Just so, everyone knows Percy is five years old.
Chapter 3: Olympians Reaction.
It was a normal day for the Olympians. They were currently in a meeting, and fighting with one another.
"You stole my wife from me!" Hephaestus yelled at Ares.
"So what your point?" Ares yelled back.
"Hephaestus, you have to admit Ares is better looking than you." Aphrodite yelled trying to stop the fight. Apollo and Hermes were fighting over something stupid. Their looks.
"We all know I'm hotter than you just admit it. I am the unofficial god of hotness, too." Apollo said.
"The only thing that your god over is the God of big egos." Hermes countered with. Apollo was so shocked he fell out of his chair. Hat left Hermes in a laughing fit, while Apollo looked mortified.
Zeus was listening to Hera complain about him being a bad husband.
"I should just go ahead and kill all those sluts right now-"
"If I give you one of my kids will that shut you up?" Zeus asked.
"Yes."
Poseidon and Athena were fighting about whose children were the best.
"My son is better all your sons and daughters put together!" Poseidon yelled Athena.
"Just because your son is Prince of Olympus doesn't mean he is better than my kids, Poseidon!" Athena shouted back.
"That's Uncle Poseidon to you." Athena let out a growl of frustration.
"QUIET!" Zeus shouted. All the gods quit arguing and turned toward Zeus.
"Athena where is Percy?" Athena looked around surprised Percy was not here yet. None of the other gods noticed that Hermes and Apollo shared a look with each other.
"He should have been-" Athena was cut off by a loud crack that sounded through Olympus. Then another one followed soon after. Then a loud, long drawn out scream came from the direction a Percy's temple (though he called it his room). All the gods immediately started to run to Percy's room, when a huge, Olympus shaking crack came followed by 1,0000,0000,000,000,000,000,000,000,000,000,000,000,000,000,000,,000 gallons of water came through soaking everyone and everything. Hermes and Apollo instantly paled. Athena noticed at narrowed her eyes, which caught Zeus attention, which caught everybody else's attention. Hermes and Apollo started to tremble.

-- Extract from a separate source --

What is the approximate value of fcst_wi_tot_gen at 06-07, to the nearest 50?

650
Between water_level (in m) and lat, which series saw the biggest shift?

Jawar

"WHAT IN HADES NAMES DID YOU DO THIS TIME?" Poseidon shouted. Zeus' lighting bolt appeared in his hand.
" W…Well me and …Apollo here decided…to, umm prank Percy.." Hermes said weakly.
" What exactly was this prank?" Hera said in a dangerous voice.
'Uh-oh Mamma Bear is coming out' Ares thought, wondering what his Mother would do to Hermes and Apollo once she found out what they did.
"Well ummm we took and (made it where all the water from his roof fell on him.)
"!" All the gods yelled staring at Hermes and Apollo. Hera ran into Percy's "room" and frantically looked for him, with all the other gods following her. She ran into his bedroom and just saw a blue whale failing to notice the hand sticking out from underneath it.
Poseidon and Hades searched the game room. Looking under all the now destroyed games, they didn't find one sign of Percy.
Everybody else was searching every single one of the many rooms. After a while even all the minor gods joined. It wasn't until Poseidon passed Percy's bedroom did they even get close to finding him.
Poseidon's (POV)
I was searching wildly for my son, forgetting my anger at Apollo and Hermes for the moment. All the gods were searching the 102 room temple. That may seem big but that was small compared to the gods temple on Olympus. I could sense he was still in his temple, I even tried asking his fish if they knew where he was, but they all kept saying the same thing.
'He stuck, but breathing.' Finally after an hour if searching after passing his bedroom I got some sort of….feeling I guess. I decided to investigate some more and see what I could find. I opened the door and first thing I saw was a big blue whale, "Moby", who was telling all the fish to come find me. He saw me and siad,
'my lord, the boy is under me. I have tried moving but cant.' he was nearly hysterical. I immediately made my voice where I could be heard all over Olympus saying
"ALL THE GODS GET YOUR GODLY BUTTS IN HERE!"